Now to this, to make his point about invasive snakes, Florida Senator Bill Nelson once brought the skin from a 16-foot python to a senate committee hearing. Now he's out to hunt one for himself.


BALDWIN: From a brand-new hairstyle and Twitter account for first lady, all the way to Florida, we're talking about something you know I hate talking about, pythons here where a senator apparently is hunting them.

We have all the best political news for you might have missed here in political pop. Shannon Travis, let me bring you in, my friend, Michelle Obama, big news, everyone is talking about the fact that, can't believe this, she has bangs.

SHANNON TRAVIS, CNN POLITICAL REPORTER: She has bangs and it came on her birthday, Brooke. Are you going to try that out, bangs yourself?

BALDWIN: You know, I have options some days.

TRAVIS: Maybe so. This is all part of the first lady's birthday was yesterday, happy birthday, Michelle Obama, she turned 49. And part of the gift apparently was a brand-new Twitter account that is @flotus, first lady of the United States.

Already 84,000 people have given her a gift by following her, Brooke, that's how many people when I last check, might be more now. We're told that she has two accounts, the @michelleobama, from her campaign days, that's now managed by the Democratic National Committee.

And this new one will be the primary place where people can find out updates about her official duties as first lady and as you just mentioned, one of the first pics to come out of this, first lady with bangs that everybody is talking about. Take a look at that, Brooke.

BALDWIN: There she is.

TRAVIS: A lot of people are talking about it.

BALDWIN: She can do her hair however she wants to. A, we would still be talking about it, because she's first lady. B, she looks amazing.


BALDWIN: She would look amazing.


BALDWIN: Moving on from the flotus to a senator in Florida. You know, I was talking to John Zarrella, our correspondent in Miami, because he's sometimes either on the space beat or python beat, they have been hunting python because they're all up in the everglades. Now we have this Florida senator, Bill Nelson, trying to find some pythons as well apparently.

TRAVIS: Yes. He went hunting for snakes yesterday. Pythons, I didn't realize it, is such a huge problem in the Florida everglades estimates between tens or hundreds of thousands out there. It can be pretty destructive. Yes, Senator Bill Nelson went hunting for pythons yesterday because this is an issue that he cares about.
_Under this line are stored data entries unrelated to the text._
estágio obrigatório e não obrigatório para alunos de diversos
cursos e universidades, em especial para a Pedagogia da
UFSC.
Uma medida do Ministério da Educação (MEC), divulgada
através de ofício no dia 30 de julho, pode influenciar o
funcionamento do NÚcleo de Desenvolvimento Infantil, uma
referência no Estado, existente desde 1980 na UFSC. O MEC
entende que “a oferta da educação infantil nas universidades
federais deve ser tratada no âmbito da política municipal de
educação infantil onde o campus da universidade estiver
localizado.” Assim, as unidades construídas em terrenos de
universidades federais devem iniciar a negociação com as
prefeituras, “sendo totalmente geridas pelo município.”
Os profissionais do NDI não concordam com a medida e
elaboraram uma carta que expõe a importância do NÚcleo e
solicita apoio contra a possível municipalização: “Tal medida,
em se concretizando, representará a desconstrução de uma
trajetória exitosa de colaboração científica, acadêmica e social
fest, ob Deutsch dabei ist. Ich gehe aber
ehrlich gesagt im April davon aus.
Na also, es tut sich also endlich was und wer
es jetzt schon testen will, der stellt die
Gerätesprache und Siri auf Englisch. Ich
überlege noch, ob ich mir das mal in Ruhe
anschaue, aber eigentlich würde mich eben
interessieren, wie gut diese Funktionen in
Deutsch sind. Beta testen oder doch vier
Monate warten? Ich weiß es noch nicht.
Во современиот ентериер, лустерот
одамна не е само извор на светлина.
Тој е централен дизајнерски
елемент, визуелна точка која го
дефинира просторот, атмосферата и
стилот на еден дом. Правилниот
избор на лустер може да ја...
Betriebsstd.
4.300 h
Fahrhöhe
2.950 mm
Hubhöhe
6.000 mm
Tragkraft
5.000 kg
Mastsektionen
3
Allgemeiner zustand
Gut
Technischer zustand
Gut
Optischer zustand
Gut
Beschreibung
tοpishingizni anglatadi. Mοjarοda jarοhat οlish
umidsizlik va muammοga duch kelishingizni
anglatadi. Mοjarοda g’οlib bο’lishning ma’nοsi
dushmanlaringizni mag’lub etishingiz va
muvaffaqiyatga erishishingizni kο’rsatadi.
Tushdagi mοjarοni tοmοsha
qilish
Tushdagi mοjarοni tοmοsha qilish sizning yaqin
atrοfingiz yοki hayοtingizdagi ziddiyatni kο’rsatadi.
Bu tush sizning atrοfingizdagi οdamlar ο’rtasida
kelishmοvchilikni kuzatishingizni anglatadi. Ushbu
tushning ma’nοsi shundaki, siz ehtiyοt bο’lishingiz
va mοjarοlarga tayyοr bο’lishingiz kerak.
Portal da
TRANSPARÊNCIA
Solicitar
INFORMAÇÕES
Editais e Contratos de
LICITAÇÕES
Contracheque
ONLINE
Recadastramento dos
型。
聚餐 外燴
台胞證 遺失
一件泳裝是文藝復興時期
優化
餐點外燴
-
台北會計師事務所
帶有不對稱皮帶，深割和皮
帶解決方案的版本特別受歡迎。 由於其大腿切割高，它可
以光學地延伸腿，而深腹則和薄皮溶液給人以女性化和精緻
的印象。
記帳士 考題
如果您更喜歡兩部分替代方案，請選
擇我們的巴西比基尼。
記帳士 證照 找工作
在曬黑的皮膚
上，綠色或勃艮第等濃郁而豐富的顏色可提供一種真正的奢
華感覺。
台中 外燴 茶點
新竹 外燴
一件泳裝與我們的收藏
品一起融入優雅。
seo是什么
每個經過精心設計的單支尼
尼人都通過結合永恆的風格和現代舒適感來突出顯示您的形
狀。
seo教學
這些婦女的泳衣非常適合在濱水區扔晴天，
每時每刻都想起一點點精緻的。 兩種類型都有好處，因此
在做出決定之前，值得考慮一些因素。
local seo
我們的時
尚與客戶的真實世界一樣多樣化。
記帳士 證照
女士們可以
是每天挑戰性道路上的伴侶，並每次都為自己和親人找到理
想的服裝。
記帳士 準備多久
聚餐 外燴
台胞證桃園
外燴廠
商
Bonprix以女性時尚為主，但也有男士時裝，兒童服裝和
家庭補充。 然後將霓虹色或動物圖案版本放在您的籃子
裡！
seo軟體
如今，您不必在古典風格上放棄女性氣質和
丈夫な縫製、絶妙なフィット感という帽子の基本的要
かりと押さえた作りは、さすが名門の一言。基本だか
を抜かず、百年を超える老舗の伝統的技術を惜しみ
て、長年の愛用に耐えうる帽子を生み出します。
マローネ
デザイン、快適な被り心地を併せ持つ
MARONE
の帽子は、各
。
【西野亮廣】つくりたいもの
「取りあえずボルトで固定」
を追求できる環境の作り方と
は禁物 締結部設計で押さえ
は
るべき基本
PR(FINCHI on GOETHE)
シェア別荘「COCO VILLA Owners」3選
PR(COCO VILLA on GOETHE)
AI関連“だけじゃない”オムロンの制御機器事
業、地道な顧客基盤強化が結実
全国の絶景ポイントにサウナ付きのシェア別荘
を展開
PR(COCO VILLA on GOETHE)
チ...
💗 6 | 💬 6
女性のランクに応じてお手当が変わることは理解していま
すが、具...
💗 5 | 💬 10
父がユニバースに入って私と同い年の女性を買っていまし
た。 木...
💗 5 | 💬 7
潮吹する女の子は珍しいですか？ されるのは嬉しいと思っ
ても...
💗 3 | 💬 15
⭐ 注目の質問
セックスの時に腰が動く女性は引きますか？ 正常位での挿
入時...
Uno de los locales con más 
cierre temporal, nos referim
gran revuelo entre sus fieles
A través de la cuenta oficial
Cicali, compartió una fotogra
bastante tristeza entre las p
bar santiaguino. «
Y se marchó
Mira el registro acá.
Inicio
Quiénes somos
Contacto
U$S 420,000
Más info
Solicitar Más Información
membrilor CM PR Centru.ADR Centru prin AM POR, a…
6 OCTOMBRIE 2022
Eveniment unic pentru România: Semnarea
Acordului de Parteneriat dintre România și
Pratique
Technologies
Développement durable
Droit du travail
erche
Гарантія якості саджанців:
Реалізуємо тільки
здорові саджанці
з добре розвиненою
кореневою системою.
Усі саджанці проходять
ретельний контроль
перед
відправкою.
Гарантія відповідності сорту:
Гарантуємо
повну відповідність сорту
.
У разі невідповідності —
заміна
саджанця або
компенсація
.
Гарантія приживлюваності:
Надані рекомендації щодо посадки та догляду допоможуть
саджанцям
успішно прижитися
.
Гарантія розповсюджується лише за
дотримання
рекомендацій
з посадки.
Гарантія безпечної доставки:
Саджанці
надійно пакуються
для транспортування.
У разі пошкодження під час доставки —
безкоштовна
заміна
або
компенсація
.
We're told from local reports that he actually didn't catch any -- Brooke.

BALDWIN: Empty handed, didn't find a python. I mean, I guess, you want to but I would be, like, fine with me. I'll see you later.

TRAVIS: It would be a nice trophy on the wall.

BALDWIN: I don't know about that. Shannon Travis, thank you. I'll see you in Washington for the inauguration.

Meantime, after years of deceit, Lance Armstrong confesses to it all, the doping, the lying, and the cheating. Coming up, our special hour on the crash of an American icon.


BALDWIN: For years, he trashed his critics and sued his accusers. But Lance Armstrong's confession and what he says tonight could actually make things worse. I'm Brooke Baldwin with a special hour on the crash of an American icon.

Will Lance Armstrong's confession land him in a legal battle? We'll look at lawsuits, possible criminal charges, and how much he could have to pay up. Plus the sport of cycling and doping, how many athletes went along with it? Former teammate of Armstrong's will join me live with an insider look on the pressure to juice.

And how exactly did Armstrong dope? What was he using? We'll take a close look at the drugs and the damage it can do to the body of any athlete.